He also noted that children from low-income families are vulnerable to obesity and that the school lunch programs can “remedy nutritional shortfalls” in their diets.

Noting that King has written in an op-ed that children are hungry by the end of the school day, Weill said that “lots of children are hungry after school — a function of how children develop and not of new calorie limits.”

Weill also pointed out that “Congress has broadened the reach of the Afterschool Meal Program so every state can offer children who are engaged in afterschool activities a snack or (depending on the length of the program) a meal.”

“Mission: Readiness,” a group of retired generals and admirals who lobbied hard for the adoption of the new school meal rules, issued a statement on September 27 that defended the new rules.

“We need to keep in mind that the childhood obesity crisis is serious and is not going away,” said retired U.S. Air Force Lt. Gen. Norman Seip, a member of the executive advisory council of Mission: Readiness.

“Any retreat from these new standards would mean turning our backs on the obesity crisis and on the future well-being of our children," he said. “With one in four young adults too overweight to serve our country in uniform, failure is not an option.”

“Schools should not undermine parents’ efforts to instill better eating habits in their children,” Seip continued. “Today, hundreds of retired generals and admirals stand alongside nutritionists and parents across America who believe that children deserve to eat healthful meals at school based on sound dietary science, not politics or special interests.

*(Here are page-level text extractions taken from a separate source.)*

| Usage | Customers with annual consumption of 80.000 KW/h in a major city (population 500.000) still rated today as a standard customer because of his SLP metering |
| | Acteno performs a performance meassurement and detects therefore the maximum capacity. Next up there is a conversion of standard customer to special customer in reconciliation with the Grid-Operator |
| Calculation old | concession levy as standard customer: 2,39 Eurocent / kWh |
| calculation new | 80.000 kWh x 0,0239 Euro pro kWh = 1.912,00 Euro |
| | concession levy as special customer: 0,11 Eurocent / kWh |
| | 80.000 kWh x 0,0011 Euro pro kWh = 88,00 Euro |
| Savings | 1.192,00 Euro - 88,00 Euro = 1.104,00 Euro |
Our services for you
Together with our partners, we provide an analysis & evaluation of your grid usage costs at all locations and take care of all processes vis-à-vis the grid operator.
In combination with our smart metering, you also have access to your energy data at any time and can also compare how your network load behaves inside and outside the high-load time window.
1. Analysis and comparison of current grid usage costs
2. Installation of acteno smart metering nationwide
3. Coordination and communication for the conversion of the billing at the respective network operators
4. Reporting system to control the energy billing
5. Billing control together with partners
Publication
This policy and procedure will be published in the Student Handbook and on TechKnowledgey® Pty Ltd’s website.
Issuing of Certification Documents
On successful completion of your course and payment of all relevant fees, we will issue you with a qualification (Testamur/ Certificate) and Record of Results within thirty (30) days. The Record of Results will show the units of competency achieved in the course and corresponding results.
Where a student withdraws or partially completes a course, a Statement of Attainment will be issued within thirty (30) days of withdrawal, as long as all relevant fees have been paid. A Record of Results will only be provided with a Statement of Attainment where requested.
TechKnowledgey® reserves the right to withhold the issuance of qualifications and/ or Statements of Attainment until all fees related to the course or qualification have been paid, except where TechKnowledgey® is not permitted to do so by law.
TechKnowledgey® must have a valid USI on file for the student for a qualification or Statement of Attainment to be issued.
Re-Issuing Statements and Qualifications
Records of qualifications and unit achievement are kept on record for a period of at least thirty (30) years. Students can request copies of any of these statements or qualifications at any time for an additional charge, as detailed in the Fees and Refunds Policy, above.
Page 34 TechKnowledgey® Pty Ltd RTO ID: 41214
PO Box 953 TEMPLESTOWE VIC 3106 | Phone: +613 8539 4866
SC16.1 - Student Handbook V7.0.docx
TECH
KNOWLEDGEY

Mission: Readiness also released a statement from Assistant Defense Secretary for Health Affairs Jonathan Woodson praising the group’s efforts on school meals.

Woodson noted that the Defense Department is trying to establish a healthier environment for its troops by updating menu standards in mess halls and putting healthier food choices in vending machines and snack bars.

“Military children are an important focus of our campaign, and we hope that they and their peers in schools off base are provided with healthier options so they have the opportunity to make better choices,” Woodson said.

“No one who wants to be a soldier, sailor, airman or Marine wakes up at age 17 and suddenly finds himself or herself overweight,” he continued. “Good eating habits are learned early in life and are shaped by parents and the environment where children spend the better part of their day. We all need to work together to ensure that America’s young men and women grow up healthy and fit to serve their country in whatever way they choose, whether in or out of uniform.”